WATER RESOURCES RESEARCH GRANT PROPOSAL
Project ID: 2004WA76B
Title: Three-dimensional Characterization of Riverbed Hydraulic Conductivity and Its Relation to Salmonid Habitat Quality
Project Type: Research
Focus Categories: Ecology, Surface Water, Groundwater
Keywords: Salmonid, Habitat Quality, Touchet River, Hydraulic Conductivity, Slug Test, Geostatistical Analysis, MODFLOW
Start Date: 03/01/2004
End Date: 02/28/2005
Federal Funds: $24,000
Non-Federal Matching Funds: $48,147
Congressional District: Washington, 5th
Timothy P. Hanrahan
Pacific Northwest National Laboratory
The health and viability of fish stocks in the Pacific Northwest have long been a critical issue. The recent listing of salmon species as threatened or endangered by the National Marine Fisheries Service signifies the urgent need for fish habitat protection and restoration. Studies have overwhelmingly indicated the degradation of natural salmon habitat due to excess sedimentation from agricultural lands. Many streams and rivers in the Pacific Northwest have been included on the 303(d) list for sedimentation. It is well established that the hydraulic properties of the riverbed can directly affect salmon habitat quality. The spatial variability of saturated hydraulic conductivity plays a major role in subsurface water flow and solute transport. Yet in most hydrological studies, the streambed is commonly represented as a layer of uniform thickness and low permeability.
We propose to develop a three-dimensional characterization of the riverbed hydraulic conductivity in a selected representative reach of the Touchet River in the dryland agricultural area of the Pacific Northwest, and to relate this hydraulic property to habitat quality. The specific objectives are: (1) to conduct a detailed field measurement of the three-dimensional distribution of hydraulic conductivity under the riverbed surface using slug tests; and (2) to perform statistical and spacial analyses of the field-measured hydraulic conductivity and the derived specific discharge data as well as their relationship to salmon habitat quality. The primary product of this study will be a complete, three-dimensional characterization of riverbed hydraulic conductivity in a Pacific Northwest stream.
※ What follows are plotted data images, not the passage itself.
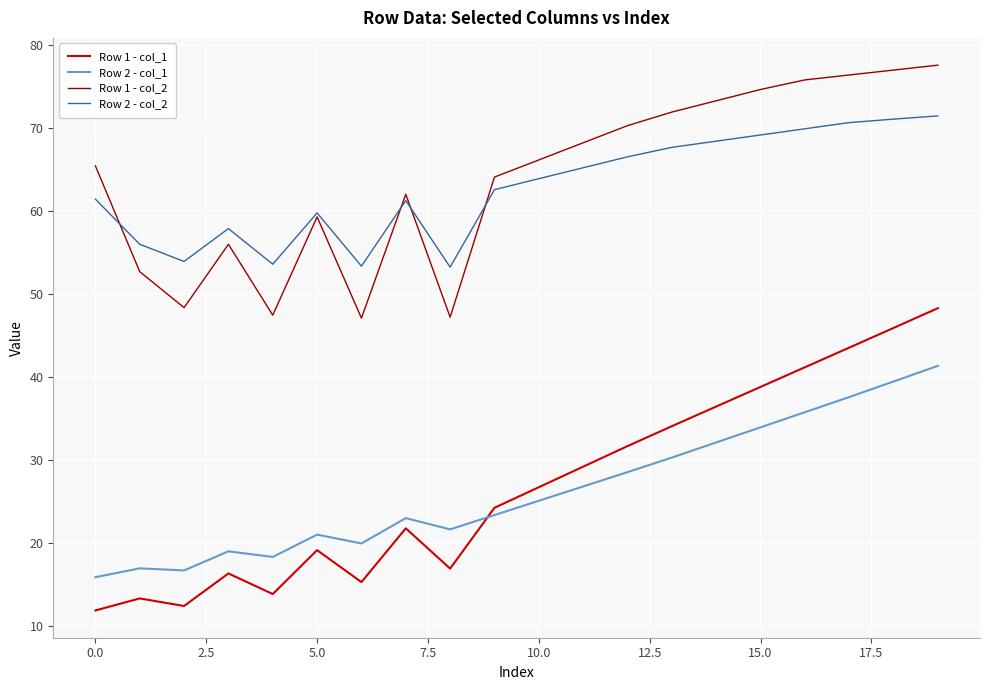

True or false: Row 1 - col_1 has more than 1 points higher than both neighbors.

True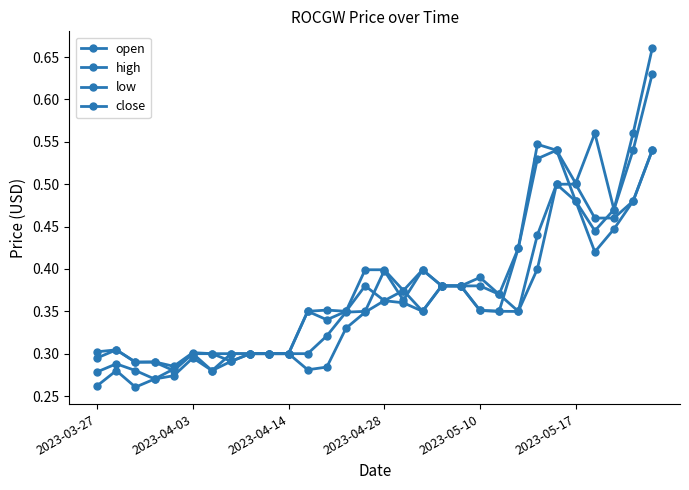

How many interior local peaks does the low series have?

5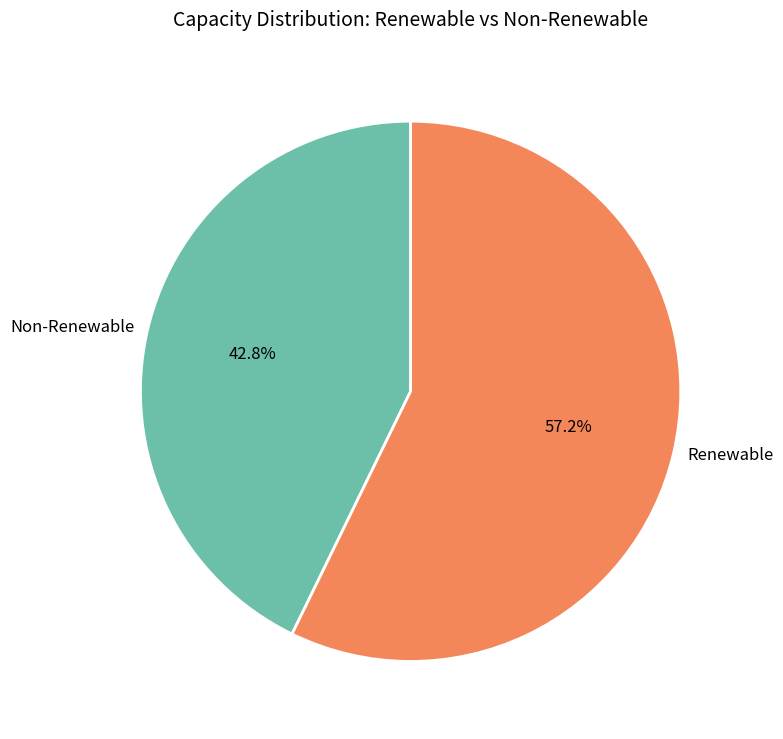

Count the number of slices in the pie.

2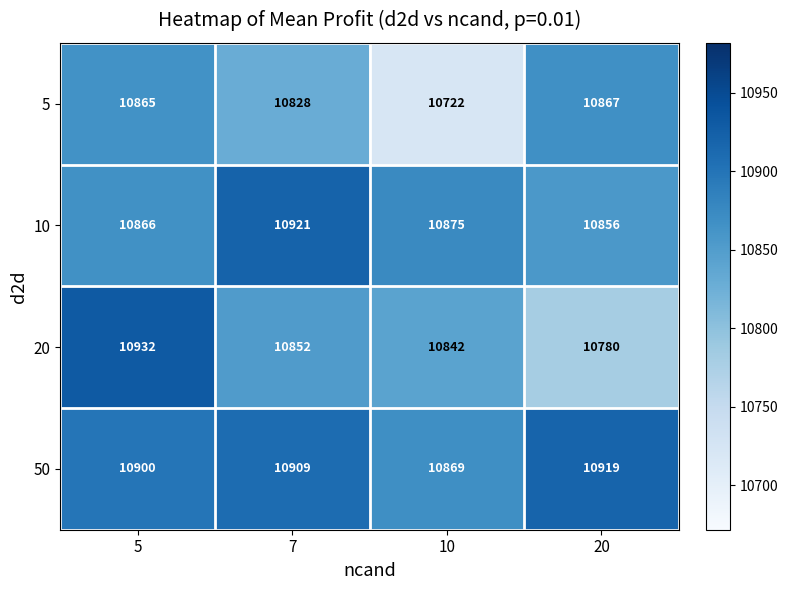

List the series in order of their overall mean, lowest first.

5, 20, 10, 50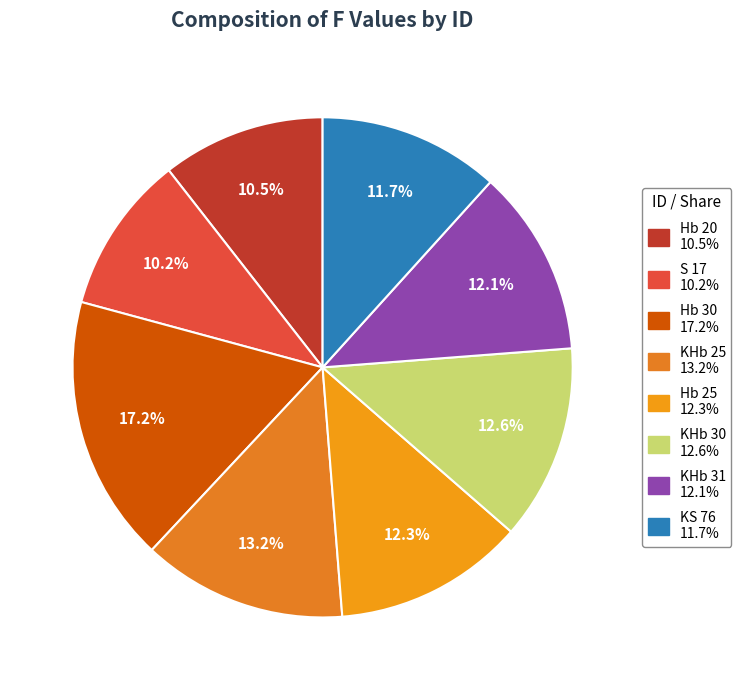

To the nearest percent, what is the combined percentage of Hb 30 and KHb 31?

29%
Such characterization contributes to a better understanding of the natural heterogeneity of the riverbed and surface water and ground water interactions in this region. The secondary product of the study is the evaluation of salmon habitat quality in a dryland reach typically found in the Touchet River watershed in the Lower Columbia River Basin. This research serves as pilot study which uses detailed field measurements of riverbed hydraulic conductivity to evaluate salmon habitat quality.